He de confesar que veo muy poca televisión. ¡Para lo que hay
que ver! Prefiero invertir mi valioso tiempo en otras actividades que me
reportan más conocimientos y provecho. Procuro ser muy selectiva. Medios para estar en teoría “bien
informados”, libres de tanta manipulación afortunadamente disponemos de unos cuantos.
Hace unos días, mientras
cocinaba, labor un tanto ingrata y tediosa para mí, admiro a los que se
apasionan, experimentan y disfrutan con esta actividad, recurrí a la televisión
por aquello de sentirme un poco acompañada. En cuestión de unos minutos
reflejaron muy bien lo distinta que resulta la vida para los mortales. Y la
verdad, me impactó. Fue tan sencillo y directo.
Primero visualicé las imágenes
del funeral de una aristócrata. A la que según ese medio de comunicación y
otros, parece que estábamos, poco más o menos, todos obligados a lamentar y llorar
públicamente su muerte. Con todos mis respetos hacia la difunta, a mí no me
causó mayor sensación o desvelo. Tristeza, como es lógico y natural, sentirá su
familia y sus allegados. Su vida fue longeva. Por edad, por ley de vida era previsible.
Inmortales no somos. Cuantas personas se encuentran con la muerte mucho antes
de lo previsto. Se quedan a mitad de camino, con mucho que ofrecer y disfrutar.
Además en este caso sabido es que esta mujer tuvo una buena vida. Impresionante
comparada con la de una gran mayoría.
Las segundas imágenes que vi, el
desahucio de una mujer octogenaria, no me dejaron tan indiferente. Estas sí que
me rozaron el corazón. Lo primero que pensé fue que probablemente esa familia también
esté pronto de funeral.

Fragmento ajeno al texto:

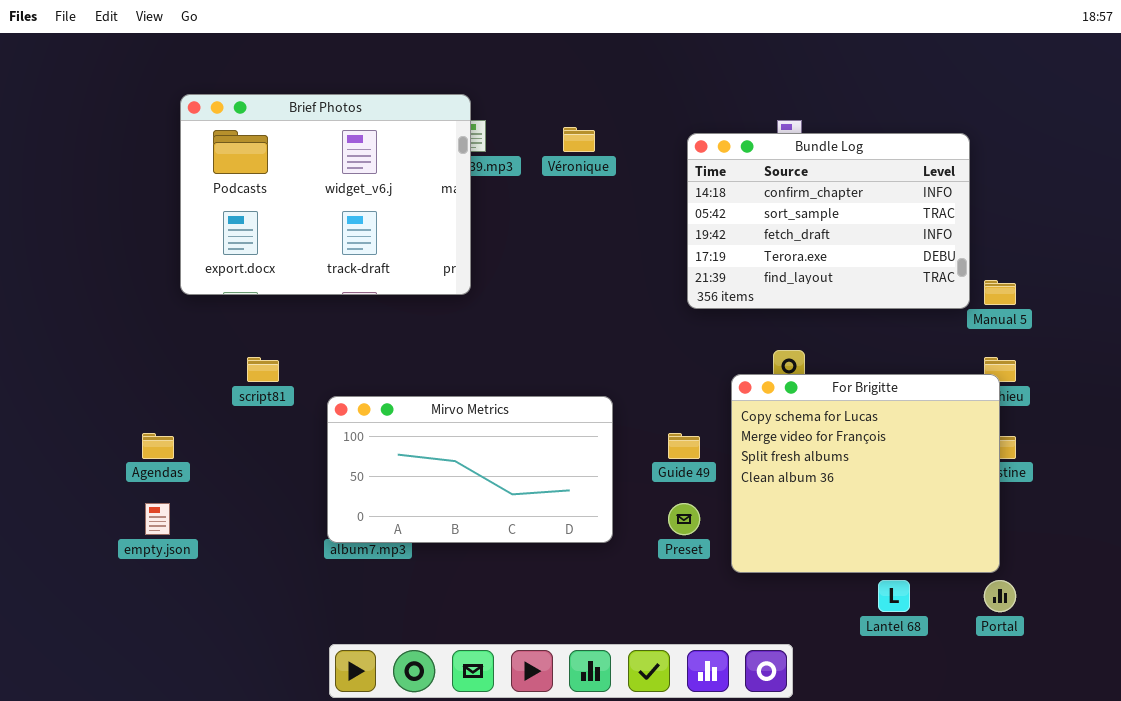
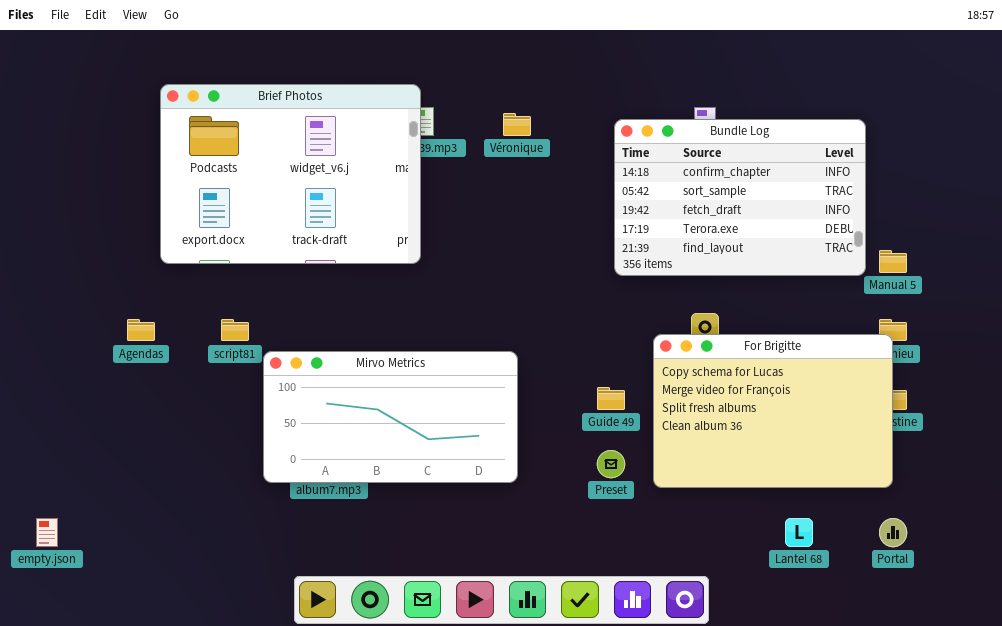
For Brigitte: [731,374,1000,573] -> [653,334,893,488], resized
Mirvo Metrics: [327,396,613,543] -> [263,351,518,483], moved
Agendas: [142,433,174,459] -> [127,319,155,341], moved
empty.json: [145,503,170,535] -> [36,518,58,547], moved

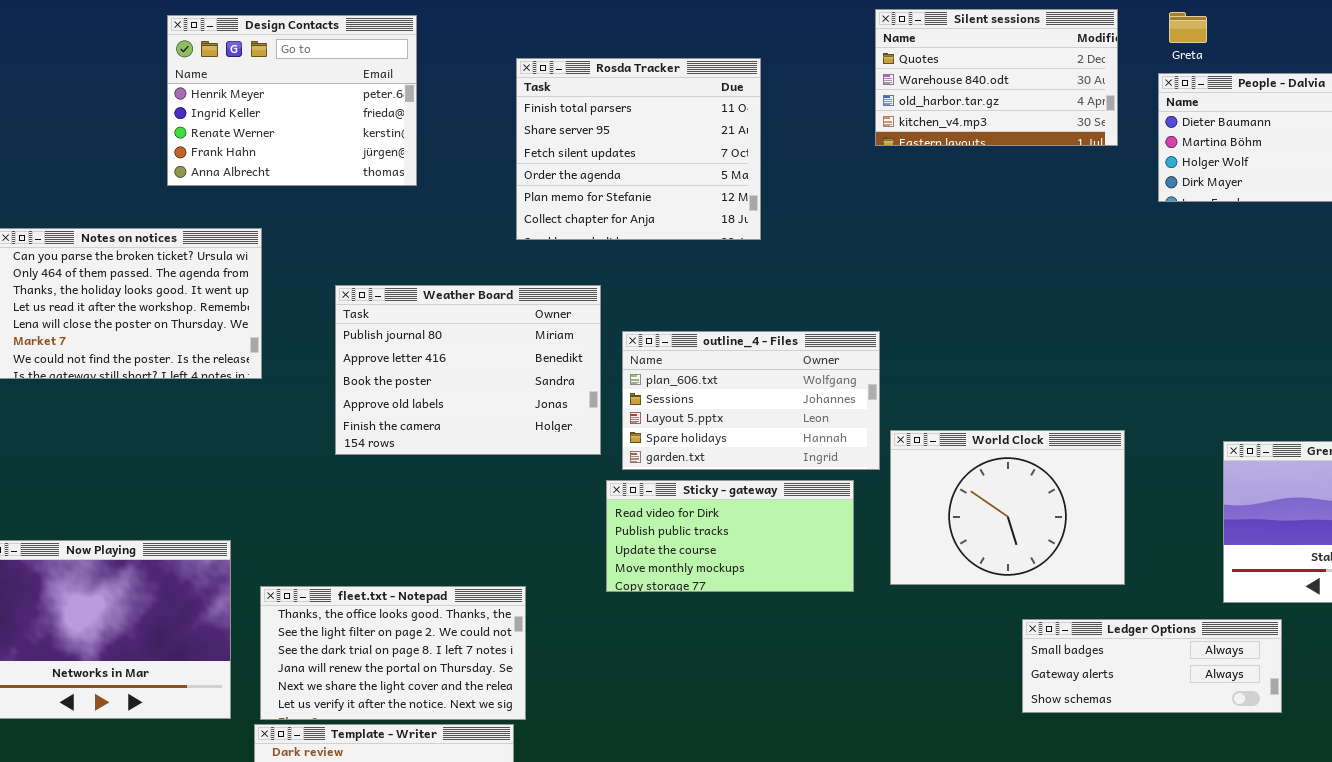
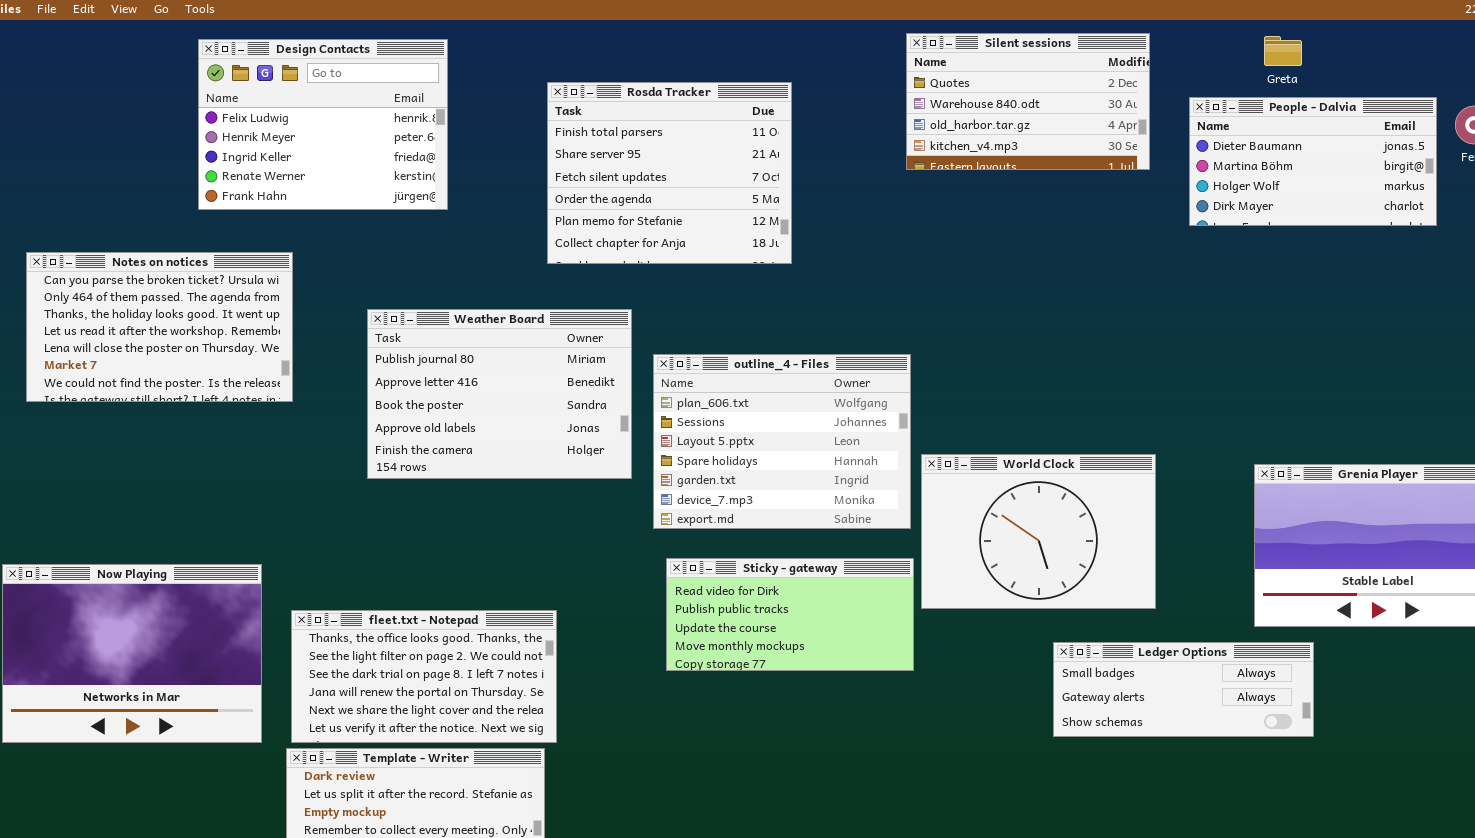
Greta: [1169,12,1207,43] -> [1264,36,1302,66], moved
Design Contacts: [167,15,417,186] -> [198,39,448,210], scrolled up 1 row
outline_4 - Files: [622,331,880,470] -> [653,354,911,529], resized
Sticky - gateway: [606,480,854,592] -> [666,558,914,671], moved

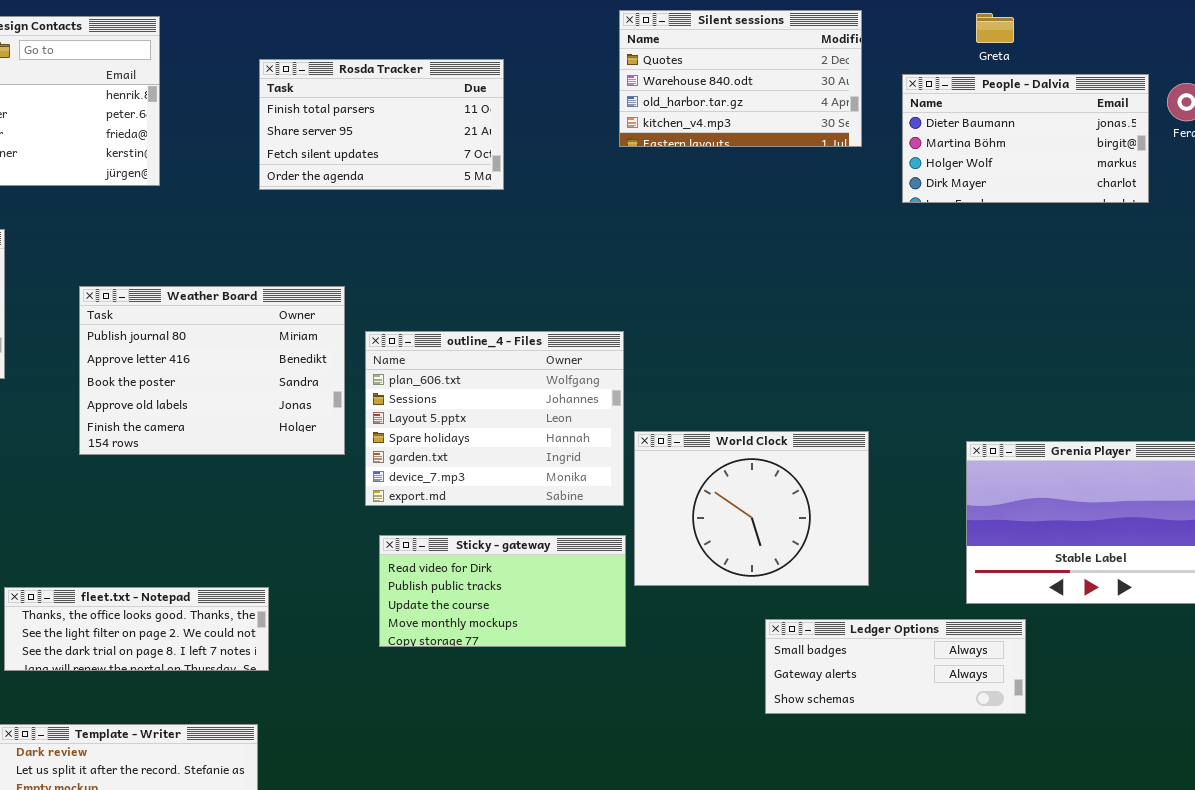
Rosda Tracker: [547,82,792,264] -> [259,59,504,190], resized
fleet.txt - Notepad: [291,610,557,743] -> [4,587,269,671], resized

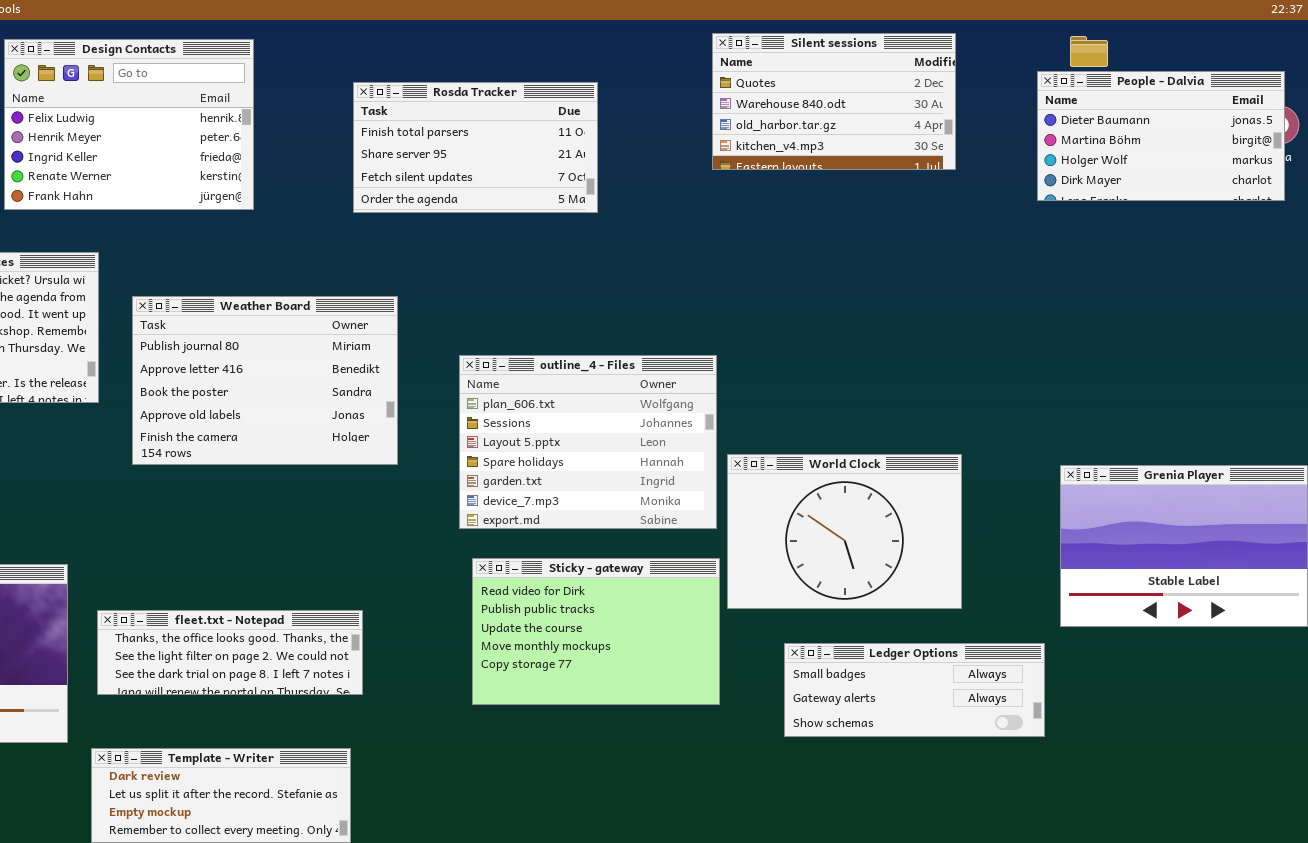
People - Dalvia: [902,74,1149,203] -> [1037,71,1285,201], moved
Weather Board: [79,286,345,455] -> [132,296,398,465], moved
Sticky - gateway: [379,535,626,647] -> [472,558,720,705], resized
Ledger Options: [765,619,1026,714] -> [784,643,1045,737], moved

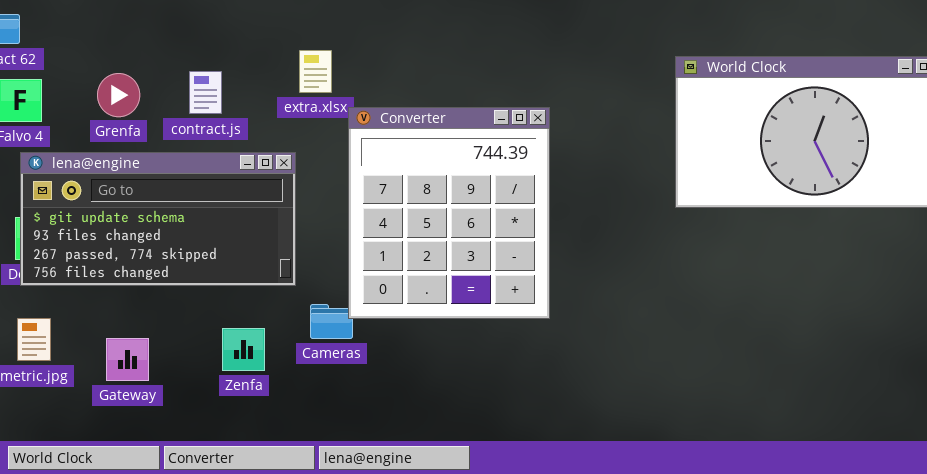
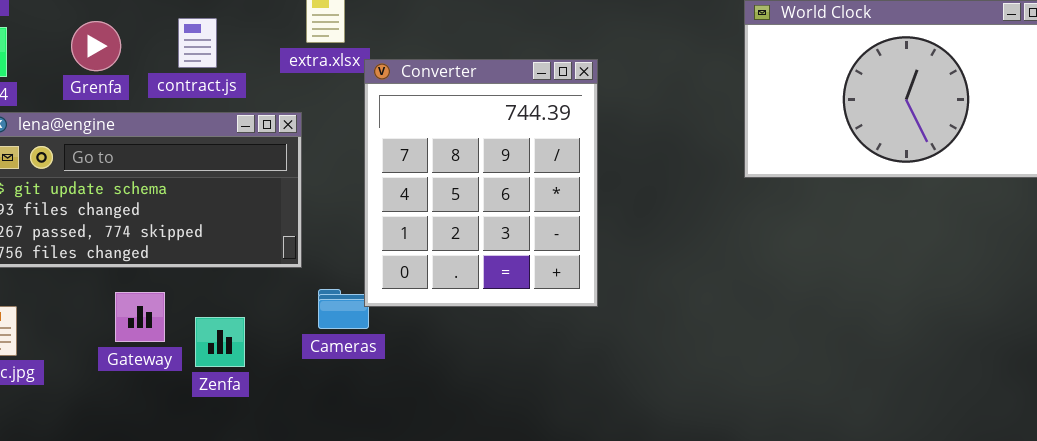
Zenfa: [222,328,265,371] -> [195,317,245,367], moved
Gateway: [106,338,149,381] -> [115,292,165,342], moved

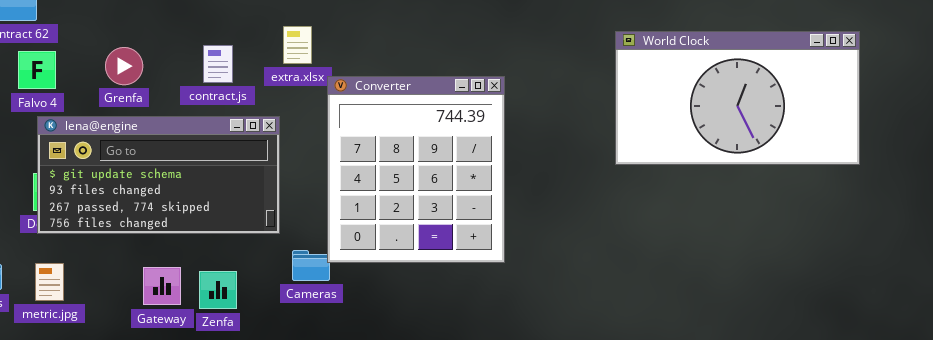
contract.js: [178,18,217,68] -> [203,45,233,83], moved
Gateway: [115,292,165,342] -> [143,267,181,305], moved

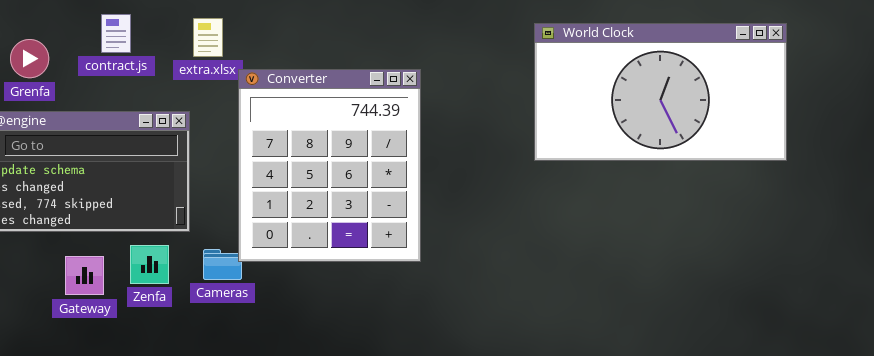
contract.js: [203,45,233,83] -> [101,14,131,53], moved
Gateway: [143,267,181,305] -> [65,256,104,295], moved
Zenfa: [199,271,237,309] -> [130,245,169,284], moved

Tanta necesidad, tanta urgencia, acaso le va la vida,
el pan de sus hijos en ello, tiene la entidad bancaria o el prestamista de
cobrar esa deuda. Con 85 años que al parecer tiene la señora, bien podrían haber
esperado un poco para recuperar ese bien. Contaron después que la abuelita
perdía su casa por avalar con ella un préstamo de su hijo.
Si esta mujer se hubiera dedicado
a despilfarrar y malgastar su dinero, en lujos y caprichos inaccesibles para ella.
A invertirlo en turbios negocios, a malversar, a sobornar, a corromper. A defraudar
a hacienda, entendería bastante mejor la obligación de confiscarle sus
propiedades. Pero mucho me temo que esta pobre señora habrá pasado toda su vida
trabajando, ahorrando lo que haya podido, para vivir con sencillez y al día,
ayudando a ese hijo en todo lo posible. Muy duro y tremendo acabar
así.
Cuando leo que las enfermedades y
trastornos mentales han aumentado considerablemente, y también los intentos
numerosas veces fallidos de suicidio, no me extraña en absoluto. Lo que
verdaderamente me sorprende es que con todo lo acontecido en los últimos años,
más de uno no haya perdido la cabeza. En el fondo creo que la gente es
demasiado buena y dócil. Acepta y se deja llevar. Por supuesto yo nunca
propondría o defendería utilizar la violencia para conseguir una sociedad más
justa y humana. Pero la imagen de debilidad, de desasosiego, de tristeza de esa
octogenaria me sigue haciendo pensar y reflexionar. ¿Qué será de nosotros?